Kuat Karena Gembira

BACAAN HARI INI

Amsal 17:1-28

RHEMA HARI INI

Amsal 17:22 Hati yang gembira adalah obat yang manjur, tetapi semangat yang patah mengeringkan tulang.

Seorang hakim memerintahkan seorang pria Jerman untuk berhenti tertawa di hutan. Joachim Bahrenfeld, seorang akuntan, dituntut ke pengadilan oleh salah seorang dari beberapa orang yang berjoging, dan berkata bahwa kegiatan joging mereka terganggu oleh ledakan tawa Bahrenfeld yang memekakkan telinga. Ia diancam akan dipenjara selama 6 bulan jika tertangkap sedang tertawa lagi. Bahrenfeld, 54 tahun, berkata bahwa hampir setiap hari ia pergi ke hutan untuk tertawa. Itu dilakukannya untuk melepaskan stres. “Bagi saya, tertawa adalah bagian dari hidup, seperti makan, minum, dan bernapas.” Ia merasa bahwa hati yang gembira, yang diungkapkan melalui tawa yang terbahak-bahak, penting bagi kesehatan dan kelangsungan hidupnya.

Hati yang gembira sangatlah penting dalam kehidupan kita. Rhema yang kita baca hari ini menyatakan bahwa hati yang gembira adalah obat yang manjur. Hati yang gembira dihasilkan dari hati yang penuh dengan ucapan syukur. Ketika kita dipenuhi dengan ucapan syukur, maka hidup kita akan dipenuhi dengan sukacita, dan sukacita itu akan menjadi kekuatan yang luar biasa dalam hidup kita. Namun sebaliknya, ketika kita banyak mengeluh serta bersungut-sungut maka kelemahan kita akan semakin bertambah.

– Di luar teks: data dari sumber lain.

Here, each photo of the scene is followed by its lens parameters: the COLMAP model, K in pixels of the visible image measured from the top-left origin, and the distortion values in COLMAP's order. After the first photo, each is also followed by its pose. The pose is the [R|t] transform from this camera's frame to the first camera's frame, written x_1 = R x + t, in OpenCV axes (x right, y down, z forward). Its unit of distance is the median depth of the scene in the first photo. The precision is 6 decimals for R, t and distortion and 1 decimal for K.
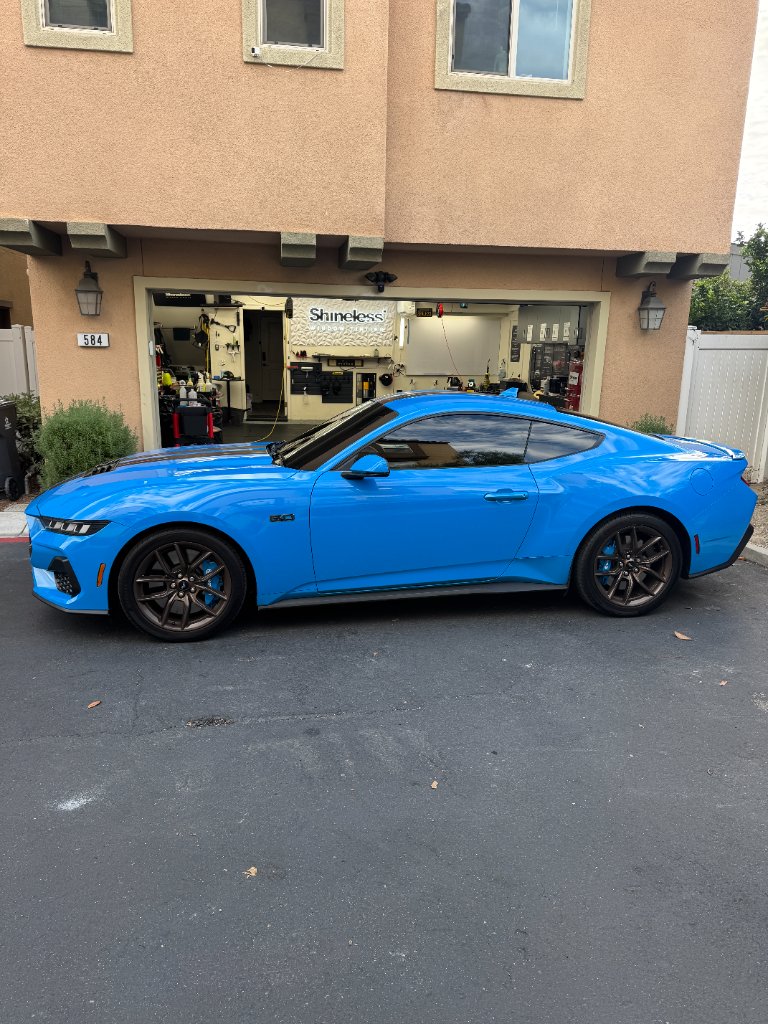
lens RADIAL K [[719.3, 0, 384.0], [0, 719.3, 512.0], [0, 0, 1]] dist [0.169467, -0.274863]
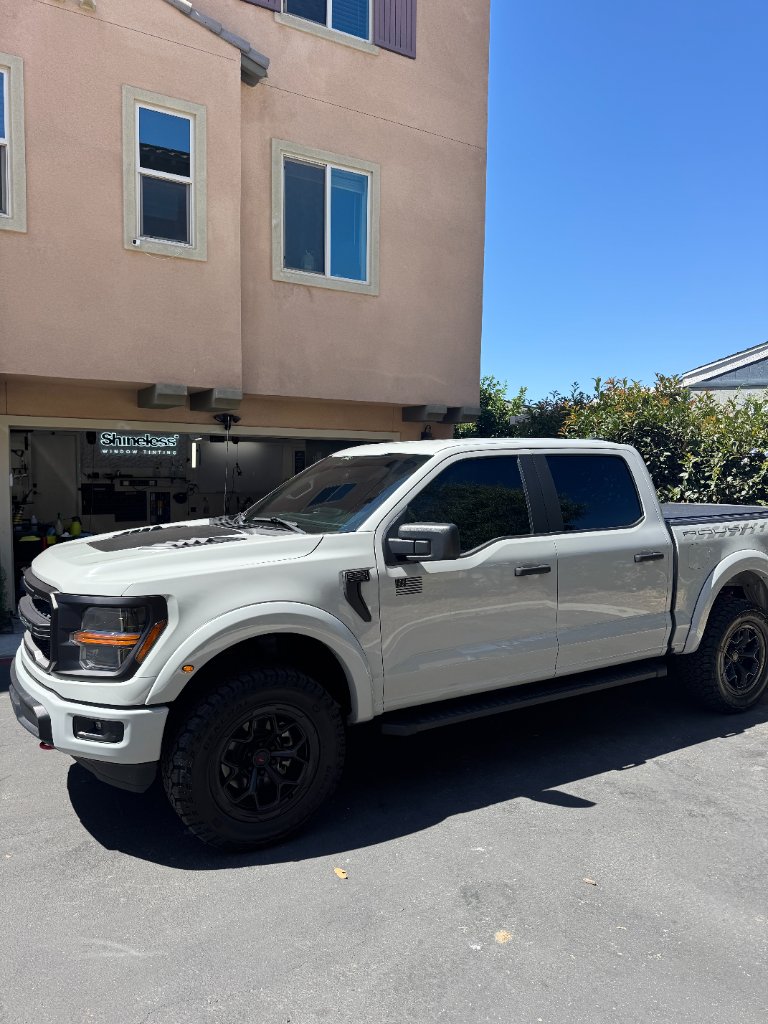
lens RADIAL K [[719.3, 0, 384.0], [0, 719.3, 512.0], [0, 0, 1]] dist [0.169467, -0.274863]
pose [[0.928214, -0.035060, 0.370391, -0.124629], [0.089651, 0.987292, -0.131216, 0.005371], [-0.361084, 0.155002, 0.919561, -0.096139]]
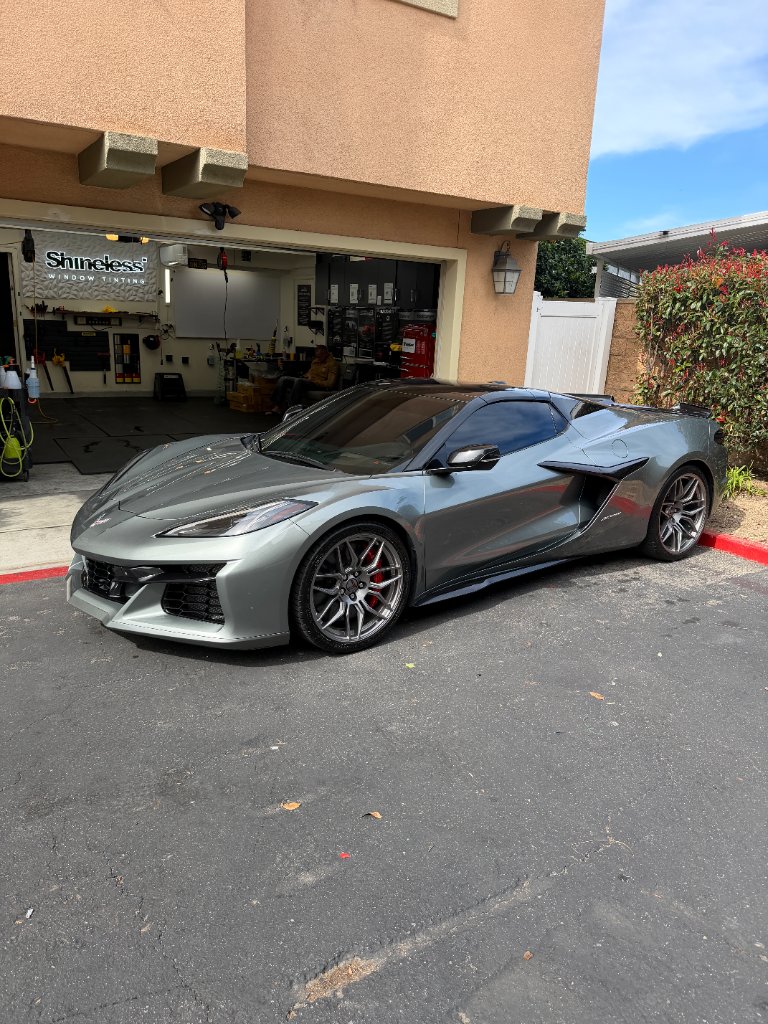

Hari ini ambillah keputusan untuk selalu mengucap syukur dalam segala keadaan, sehingga kita memiliki kekuatan untuk menghadapi pergumulan seberat apapun dalam hidup kita. Mintalah kekuatan dan kuasa Roh Kudus memenuhi hidup Anda sehingga Anda dimampukan untuk mengucap syukur dan bersukacita dalam segala situasi.

RENUNGAN

Ucapan syukur menambahkan KEKUATAN, sedangkan sungut-sungut menambahkan KELEMAHAN.

APLIKASI

Koreksi diri Anda, selama ini Anda lebih banyak mengeluh/bersungut-sungut atau mengucap syukur?

DOA UNTUK HARI INI

Tuhan kami rindu selalu bisa mengucap syukur dalam segala perkara, sebab itulah yang akan mendatangkan sukacita dan kesehatan bagi hidup kami. Terimakasih Tuhan. Amin.